## [PROBLEM]
Could you copy every line of the data that contains the word "elbow"?

Bounding boxes with keypoints
....................

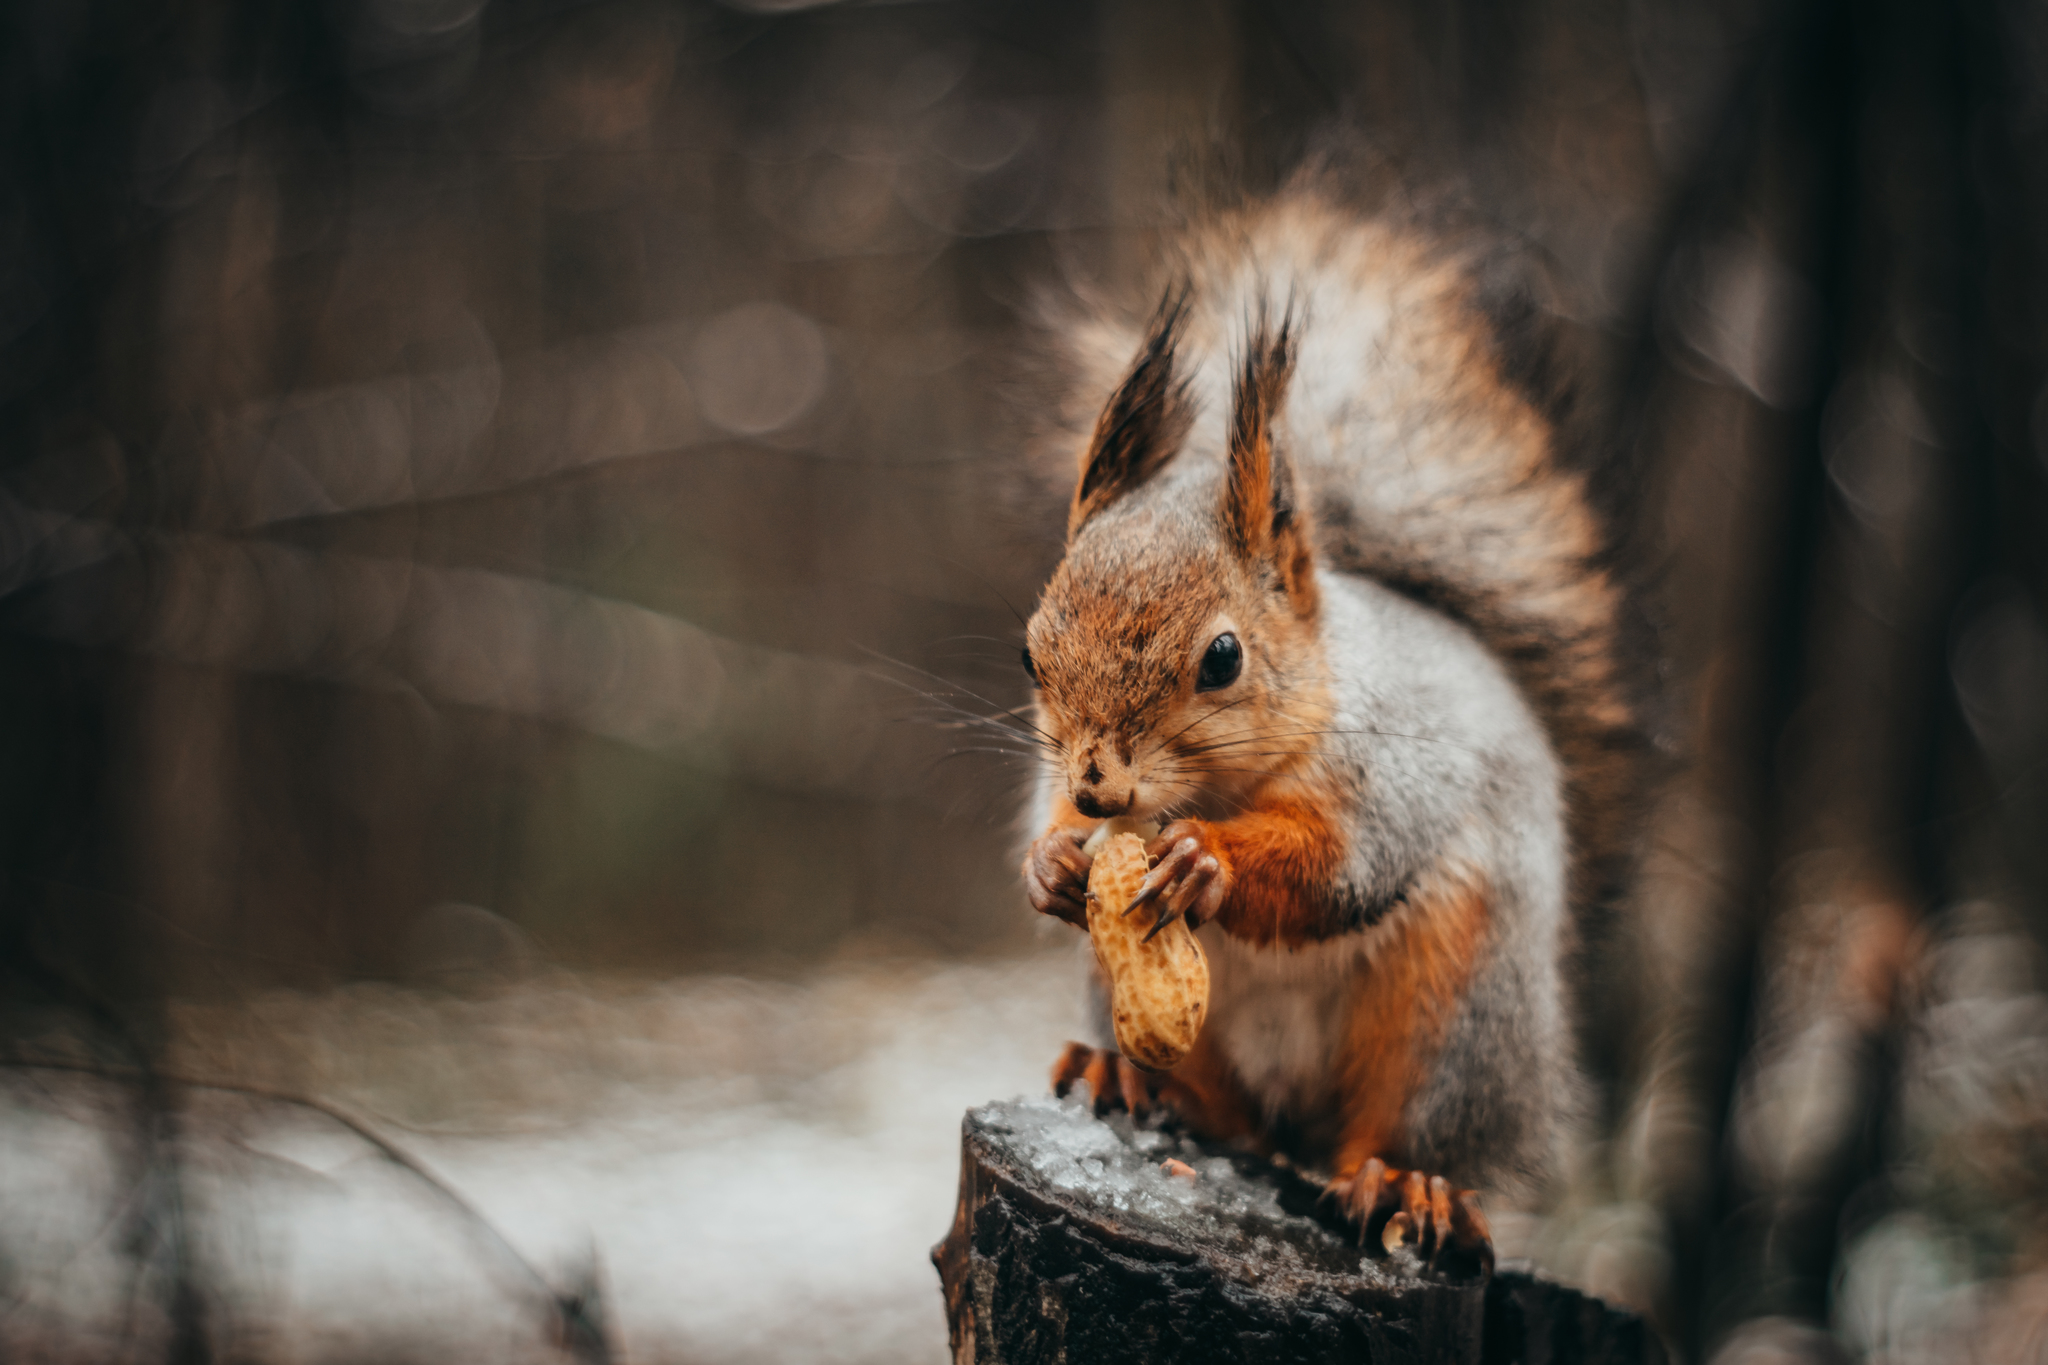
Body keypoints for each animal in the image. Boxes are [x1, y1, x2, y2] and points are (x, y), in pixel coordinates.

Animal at [1019, 167, 1646, 1268]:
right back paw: (1129, 1076)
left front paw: (1205, 861)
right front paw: (1053, 863)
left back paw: (1405, 1182)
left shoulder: (1394, 771)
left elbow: (1338, 866)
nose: (1097, 789)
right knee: (1218, 1113)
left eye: (1222, 659)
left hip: (1455, 1015)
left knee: (1407, 1128)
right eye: (1027, 651)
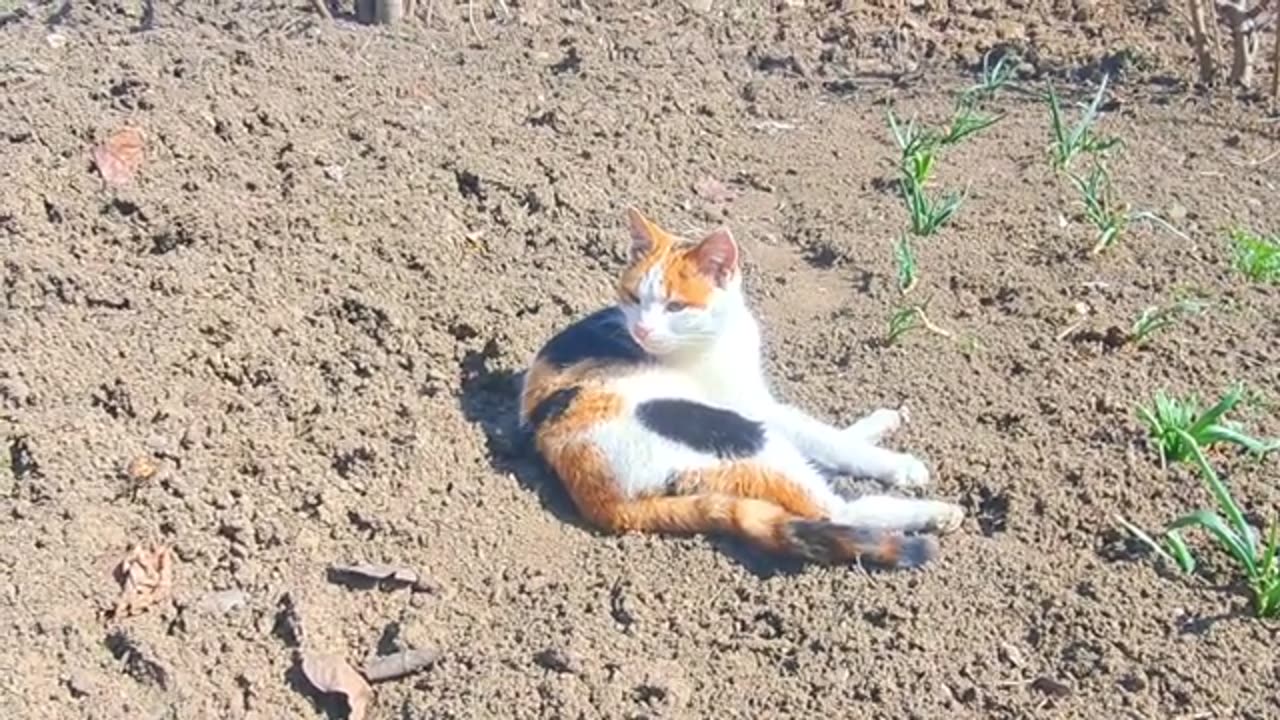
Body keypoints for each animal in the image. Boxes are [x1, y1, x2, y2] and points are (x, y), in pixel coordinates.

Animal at [514, 207, 962, 566]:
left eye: (675, 306)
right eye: (633, 298)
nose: (641, 330)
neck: (722, 335)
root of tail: (601, 501)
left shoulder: (760, 396)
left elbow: (823, 431)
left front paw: (880, 423)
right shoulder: (752, 407)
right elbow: (826, 438)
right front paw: (901, 465)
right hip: (732, 431)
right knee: (832, 510)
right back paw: (937, 514)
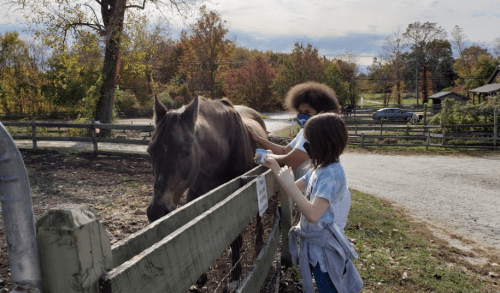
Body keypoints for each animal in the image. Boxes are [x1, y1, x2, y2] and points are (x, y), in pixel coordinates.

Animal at [146, 94, 268, 288]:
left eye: (186, 150)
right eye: (150, 151)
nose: (157, 211)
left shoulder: (238, 195)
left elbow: (235, 237)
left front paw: (235, 276)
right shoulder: (195, 195)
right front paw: (200, 277)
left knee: (258, 218)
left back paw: (258, 242)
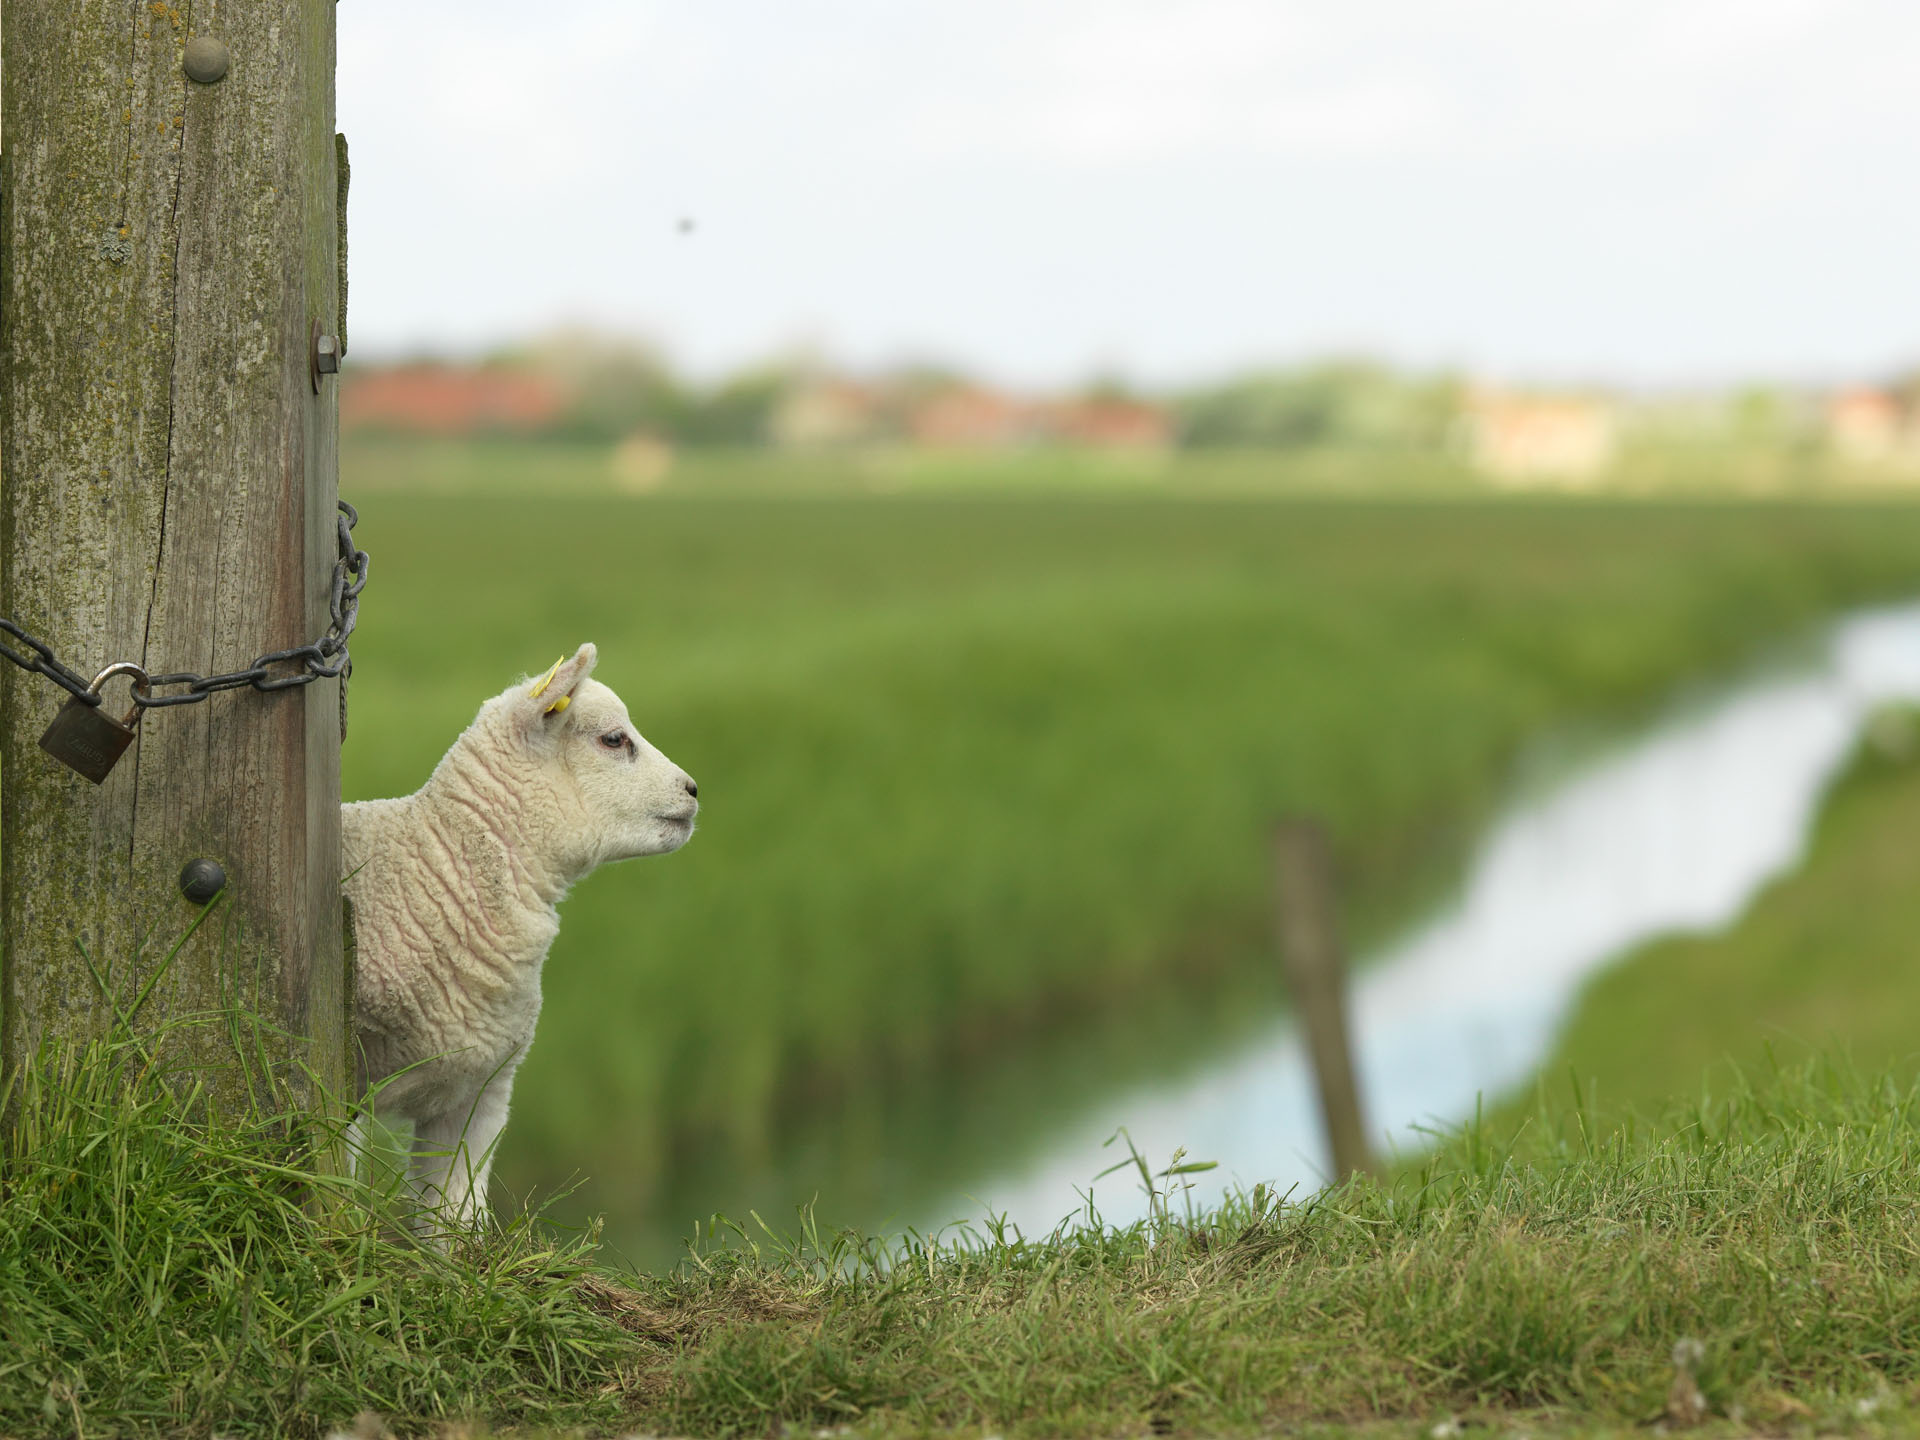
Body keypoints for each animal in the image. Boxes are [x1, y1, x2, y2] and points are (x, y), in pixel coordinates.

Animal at [341, 643, 697, 1232]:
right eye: (613, 739)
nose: (692, 790)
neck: (442, 867)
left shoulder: (479, 1092)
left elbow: (456, 1219)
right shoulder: (344, 1075)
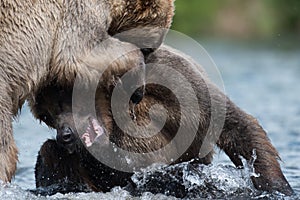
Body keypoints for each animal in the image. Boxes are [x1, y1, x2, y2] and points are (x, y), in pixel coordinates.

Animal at [32, 45, 292, 195]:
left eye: (65, 100)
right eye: (46, 116)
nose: (65, 134)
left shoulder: (183, 91)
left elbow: (237, 126)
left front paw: (277, 186)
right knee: (48, 152)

....................

## [RESPONSE TO THIS TASK]
left elbow: (1338, 866)
left elbow: (823, 431)
right elbow: (826, 438)
left elbow: (235, 237)
left elbow: (456, 1219)
left elbow: (237, 126)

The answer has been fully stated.